## Task description
Reproduce every one of the records below word for word, with each line left unchanged.

***

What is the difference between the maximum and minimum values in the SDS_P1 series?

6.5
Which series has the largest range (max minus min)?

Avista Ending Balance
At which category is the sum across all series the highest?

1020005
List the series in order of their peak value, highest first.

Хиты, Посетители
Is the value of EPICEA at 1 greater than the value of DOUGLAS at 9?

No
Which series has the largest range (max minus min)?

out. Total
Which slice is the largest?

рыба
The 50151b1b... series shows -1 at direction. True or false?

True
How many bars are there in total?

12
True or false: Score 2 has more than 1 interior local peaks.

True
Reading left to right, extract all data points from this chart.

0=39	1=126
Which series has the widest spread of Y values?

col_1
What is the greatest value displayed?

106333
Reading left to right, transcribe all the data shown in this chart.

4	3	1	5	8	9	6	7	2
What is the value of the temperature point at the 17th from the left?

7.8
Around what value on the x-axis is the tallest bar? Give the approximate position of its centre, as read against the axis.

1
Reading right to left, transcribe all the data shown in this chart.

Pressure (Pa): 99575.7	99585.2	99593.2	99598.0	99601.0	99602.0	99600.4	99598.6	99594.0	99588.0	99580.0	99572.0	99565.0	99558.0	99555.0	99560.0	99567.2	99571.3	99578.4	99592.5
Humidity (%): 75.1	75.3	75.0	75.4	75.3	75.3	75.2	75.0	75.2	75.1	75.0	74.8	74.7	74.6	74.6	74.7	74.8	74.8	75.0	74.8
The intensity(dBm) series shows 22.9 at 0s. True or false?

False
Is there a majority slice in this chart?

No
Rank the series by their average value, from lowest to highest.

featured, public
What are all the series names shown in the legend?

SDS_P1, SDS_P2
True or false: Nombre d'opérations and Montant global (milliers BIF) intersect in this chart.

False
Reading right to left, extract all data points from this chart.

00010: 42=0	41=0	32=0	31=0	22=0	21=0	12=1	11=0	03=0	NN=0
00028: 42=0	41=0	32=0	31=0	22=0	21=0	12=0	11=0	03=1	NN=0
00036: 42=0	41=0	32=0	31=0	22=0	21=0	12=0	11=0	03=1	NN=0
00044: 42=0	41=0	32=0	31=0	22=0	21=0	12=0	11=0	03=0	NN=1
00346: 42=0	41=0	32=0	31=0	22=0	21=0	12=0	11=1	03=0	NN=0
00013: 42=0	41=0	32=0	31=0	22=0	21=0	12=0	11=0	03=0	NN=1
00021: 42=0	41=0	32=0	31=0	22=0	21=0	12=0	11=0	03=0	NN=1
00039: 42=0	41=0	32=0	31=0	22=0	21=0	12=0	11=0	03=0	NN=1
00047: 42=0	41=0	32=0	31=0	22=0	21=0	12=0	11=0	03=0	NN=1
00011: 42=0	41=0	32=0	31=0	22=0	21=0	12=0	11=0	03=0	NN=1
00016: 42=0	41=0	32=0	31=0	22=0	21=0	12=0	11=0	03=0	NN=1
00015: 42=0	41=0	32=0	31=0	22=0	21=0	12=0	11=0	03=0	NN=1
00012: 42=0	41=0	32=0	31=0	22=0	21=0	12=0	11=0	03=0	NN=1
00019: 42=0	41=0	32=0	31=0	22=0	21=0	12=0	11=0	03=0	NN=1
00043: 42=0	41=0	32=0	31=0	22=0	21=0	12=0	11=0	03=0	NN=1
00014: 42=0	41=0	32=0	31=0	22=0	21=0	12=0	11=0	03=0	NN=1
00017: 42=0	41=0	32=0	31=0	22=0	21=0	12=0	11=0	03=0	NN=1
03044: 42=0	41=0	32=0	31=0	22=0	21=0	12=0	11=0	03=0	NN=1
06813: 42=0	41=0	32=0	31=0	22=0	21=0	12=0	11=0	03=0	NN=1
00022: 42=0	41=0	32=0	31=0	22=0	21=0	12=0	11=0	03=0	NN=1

***

## Result of the task
What is the difference between the maximum and minimum values in the SDS_P1 series?

6.5
Which series has the largest range (max minus min)?

Avista Ending Balance
At which category is the sum across all series the highest?

1020005
List the series in order of their peak value, highest first.

Хиты, Посетители
Is the value of EPICEA at 1 greater than the value of DOUGLAS at 9?

No
Which series has the largest range (max minus min)?

out. Total
Which slice is the largest?

рыба
The 50151b1b... series shows -1 at direction. True or false?

True
How many bars are there in total?

12
True or false: Score 2 has more than 1 interior local peaks.

True
Reading left to right, extract all data points from this chart.

0=39	1=126
Which series has the widest spread of Y values?

col_1
What is the greatest value displayed?

106333
Reading left to right, transcribe all the data shown in this chart.

4	3	1	5	8	9	6	7	2
What is the value of the temperature point at the 17th from the left?

7.8
Around what value on the x-axis is the tallest bar? Give the approximate position of its centre, as read against the axis.

1
Reading right to left, transcribe all the data shown in this chart.

Pressure (Pa): 99575.7	99585.2	99593.2	99598.0	99601.0	99602.0	99600.4	99598.6	99594.0	99588.0	99580.0	99572.0	99565.0	99558.0	99555.0	99560.0	99567.2	99571.3	99578.4	99592.5
Humidity (%): 75.1	75.3	75.0	75.4	75.3	75.3	75.2	75.0	75.2	75.1	75.0	74.8	74.7	74.6	74.6	74.7	74.8	74.8	75.0	74.8
The intensity(dBm) series shows 22.9 at 0s. True or false?

False
Is there a majority slice in this chart?

No
Rank the series by their average value, from lowest to highest.

featured, public
What are all the series names shown in the legend?

SDS_P1, SDS_P2
True or false: Nombre d'opérations and Montant global (milliers BIF) intersect in this chart.

False
Reading right to left, extract all data points from this chart.

00010: 42=0	41=0	32=0	31=0	22=0	21=0	12=1	11=0	03=0	NN=0
00028: 42=0	41=0	32=0	31=0	22=0	21=0	12=0	11=0	03=1	NN=0
00036: 42=0	41=0	32=0	31=0	22=0	21=0	12=0	11=0	03=1	NN=0
00044: 42=0	41=0	32=0	31=0	22=0	21=0	12=0	11=0	03=0	NN=1
00346: 42=0	41=0	32=0	31=0	22=0	21=0	12=0	11=1	03=0	NN=0
00013: 42=0	41=0	32=0	31=0	22=0	21=0	12=0	11=0	03=0	NN=1
00021: 42=0	41=0	32=0	31=0	22=0	21=0	12=0	11=0	03=0	NN=1
00039: 42=0	41=0	32=0	31=0	22=0	21=0	12=0	11=0	03=0	NN=1
00047: 42=0	41=0	32=0	31=0	22=0	21=0	12=0	11=0	03=0	NN=1
00011: 42=0	41=0	32=0	31=0	22=0	21=0	12=0	11=0	03=0	NN=1
00016: 42=0	41=0	32=0	31=0	22=0	21=0	12=0	11=0	03=0	NN=1
00015: 42=0	41=0	32=0	31=0	22=0	21=0	12=0	11=0	03=0	NN=1
00012: 42=0	41=0	32=0	31=0	22=0	21=0	12=0	11=0	03=0	NN=1
00019: 42=0	41=0	32=0	31=0	22=0	21=0	12=0	11=0	03=0	NN=1
00043: 42=0	41=0	32=0	31=0	22=0	21=0	12=0	11=0	03=0	NN=1
00014: 42=0	41=0	32=0	31=0	22=0	21=0	12=0	11=0	03=0	NN=1
00017: 42=0	41=0	32=0	31=0	22=0	21=0	12=0	11=0	03=0	NN=1
03044: 42=0	41=0	32=0	31=0	22=0	21=0	12=0	11=0	03=0	NN=1
06813: 42=0	41=0	32=0	31=0	22=0	21=0	12=0	11=0	03=0	NN=1
00022: 42=0	41=0	32=0	31=0	22=0	21=0	12=0	11=0	03=0	NN=1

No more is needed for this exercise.